→ Provided passage:
══════════

All other folders MUST rename their hierarchical inferior names (aka child mailboxes), but INBOX explicitly does the opposite.

Fashions on the field

When FastMail was started in 1999, RFC 3501 didn’t even exist yet, IMAP was still RFC 2060, and the netnews naming convention (dots as the separator) was all the rage. Cyrus IMAPd didn’t support the "altnamespace" yet , so folder names were all hierarchical inferiors of INBOX. This layout made sense at the time, allowing the user’s email to be kept neatly separate from the shared email "bulletin boards" of Carnegie Mellon University’s system.

We also didn’t have support for, or certainly didn’t choose to use, / as a hierarchy separator. This means that . hasn’t been available to use in usernames or folder names at FastMail – and we’ve used hacks like allowing _ in usernames and ‘^’ in folders to mean . which has caused many bugs over the years. Even when we switch to /, those issues won’t entirely go away, because subdomain addressing and web hosting still need a single name, and . is still the domain name system’s separator.

Anyway, the standard mail.messagingengine.com:993 IMAP server presents mailboxes as:


But it looks kind of ugly on systems where users only have their own email, and they want everything as top level folders:


Smarter clients recognise that INBOX is the top level namespace (there’s a facility in the protocol to discover namespaces), and transplant the subfolders to the top level. The FastMail web interface is one of these. But ALLCAPS INBOX is kind of ugly, so the FastMail interface also chose to translate INBOX to Inbox and back again. Then users also wanted to still be able to have subfolders of Inbox the way they can have subfolders of anything else:


So we made the interface show INBOX.Inbox.ProjectX as a subfolder of Inbox, and everyone was happy. For a while…

Alt Namespace

I’ve written about altnamespace a bit already in the cross domain sharing post.

══════════

→ Task: Reproduce the passage on FastMail's IMAP folder naming word for word, starting at "But it looks" and ending at "domain sharing post.".

══════════

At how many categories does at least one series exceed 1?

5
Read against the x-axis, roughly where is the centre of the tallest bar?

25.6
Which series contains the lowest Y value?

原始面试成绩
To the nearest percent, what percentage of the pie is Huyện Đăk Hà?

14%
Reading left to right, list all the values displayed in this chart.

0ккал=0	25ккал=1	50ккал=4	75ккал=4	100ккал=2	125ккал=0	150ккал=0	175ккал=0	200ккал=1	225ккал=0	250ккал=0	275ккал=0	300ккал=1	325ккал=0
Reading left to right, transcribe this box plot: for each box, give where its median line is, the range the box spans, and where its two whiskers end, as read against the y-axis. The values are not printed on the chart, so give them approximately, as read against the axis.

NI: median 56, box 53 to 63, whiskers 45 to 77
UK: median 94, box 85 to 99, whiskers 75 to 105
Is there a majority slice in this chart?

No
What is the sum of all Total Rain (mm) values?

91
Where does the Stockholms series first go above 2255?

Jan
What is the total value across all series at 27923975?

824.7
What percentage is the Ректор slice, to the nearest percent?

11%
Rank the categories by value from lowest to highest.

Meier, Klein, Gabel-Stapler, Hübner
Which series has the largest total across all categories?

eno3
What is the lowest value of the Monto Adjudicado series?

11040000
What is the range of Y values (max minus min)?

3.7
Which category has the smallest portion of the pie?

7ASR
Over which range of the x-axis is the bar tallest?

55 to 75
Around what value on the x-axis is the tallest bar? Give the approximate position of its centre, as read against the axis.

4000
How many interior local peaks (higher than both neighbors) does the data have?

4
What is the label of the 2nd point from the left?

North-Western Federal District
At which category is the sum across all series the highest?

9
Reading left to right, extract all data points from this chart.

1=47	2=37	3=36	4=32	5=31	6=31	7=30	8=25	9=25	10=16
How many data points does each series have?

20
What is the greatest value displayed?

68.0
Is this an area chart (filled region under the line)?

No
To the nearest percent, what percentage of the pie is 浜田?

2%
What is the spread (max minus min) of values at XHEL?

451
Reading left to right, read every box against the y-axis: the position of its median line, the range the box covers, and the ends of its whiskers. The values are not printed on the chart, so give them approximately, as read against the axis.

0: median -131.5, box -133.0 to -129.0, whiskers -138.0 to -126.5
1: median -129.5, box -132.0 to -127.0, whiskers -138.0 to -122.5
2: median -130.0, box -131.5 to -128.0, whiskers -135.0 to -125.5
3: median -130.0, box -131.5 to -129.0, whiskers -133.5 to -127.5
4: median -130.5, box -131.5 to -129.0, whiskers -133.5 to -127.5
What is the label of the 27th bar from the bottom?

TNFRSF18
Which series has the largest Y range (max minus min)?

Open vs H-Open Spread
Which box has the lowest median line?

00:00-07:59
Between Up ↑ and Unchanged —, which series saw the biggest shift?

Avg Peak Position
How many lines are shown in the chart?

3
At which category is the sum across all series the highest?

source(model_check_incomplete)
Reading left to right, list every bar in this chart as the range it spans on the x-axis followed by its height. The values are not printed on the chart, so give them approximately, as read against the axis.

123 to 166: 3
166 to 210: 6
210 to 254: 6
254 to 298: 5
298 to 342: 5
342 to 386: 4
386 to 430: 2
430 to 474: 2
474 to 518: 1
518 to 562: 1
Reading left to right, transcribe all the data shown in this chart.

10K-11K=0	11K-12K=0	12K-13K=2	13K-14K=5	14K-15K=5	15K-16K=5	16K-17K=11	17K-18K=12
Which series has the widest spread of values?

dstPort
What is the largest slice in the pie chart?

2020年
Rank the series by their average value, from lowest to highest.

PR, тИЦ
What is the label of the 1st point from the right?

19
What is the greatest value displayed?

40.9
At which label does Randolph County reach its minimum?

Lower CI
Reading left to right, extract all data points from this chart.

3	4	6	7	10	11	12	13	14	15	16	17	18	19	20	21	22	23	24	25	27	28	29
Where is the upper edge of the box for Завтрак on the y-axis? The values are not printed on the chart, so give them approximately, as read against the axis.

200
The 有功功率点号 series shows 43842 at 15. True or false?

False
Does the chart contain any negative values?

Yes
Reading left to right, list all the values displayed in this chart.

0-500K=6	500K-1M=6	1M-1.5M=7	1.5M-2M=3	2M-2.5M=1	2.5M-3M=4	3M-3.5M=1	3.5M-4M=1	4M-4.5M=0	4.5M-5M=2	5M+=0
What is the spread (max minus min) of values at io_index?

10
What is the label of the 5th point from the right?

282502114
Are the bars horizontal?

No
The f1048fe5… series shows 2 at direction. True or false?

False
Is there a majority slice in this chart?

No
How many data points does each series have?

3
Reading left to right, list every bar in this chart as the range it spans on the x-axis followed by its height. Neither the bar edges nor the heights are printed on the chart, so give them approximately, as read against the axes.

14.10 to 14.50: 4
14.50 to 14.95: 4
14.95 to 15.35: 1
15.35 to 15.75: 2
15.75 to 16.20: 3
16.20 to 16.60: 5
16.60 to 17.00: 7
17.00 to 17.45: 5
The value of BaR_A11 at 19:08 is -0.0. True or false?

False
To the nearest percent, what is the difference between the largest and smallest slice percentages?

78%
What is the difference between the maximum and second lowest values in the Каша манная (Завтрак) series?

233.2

══════════

→ Exercise result:
But it looks kind of ugly on systems where users only have their own email, and they want everything as top level folders:


Smarter clients recognise that INBOX is the top level namespace (there’s a facility in the protocol to discover namespaces), and transplant the subfolders to the top level. The FastMail web interface is one of these. But ALLCAPS INBOX is kind of ugly, so the FastMail interface also chose to translate INBOX to Inbox and back again. Then users also wanted to still be able to have subfolders of Inbox the way they can have subfolders of anything else:


So we made the interface show INBOX.Inbox.ProjectX as a subfolder of Inbox, and everyone was happy. For a while…

Alt Namespace

I’ve written about altnamespace a bit already in the cross domain sharing post.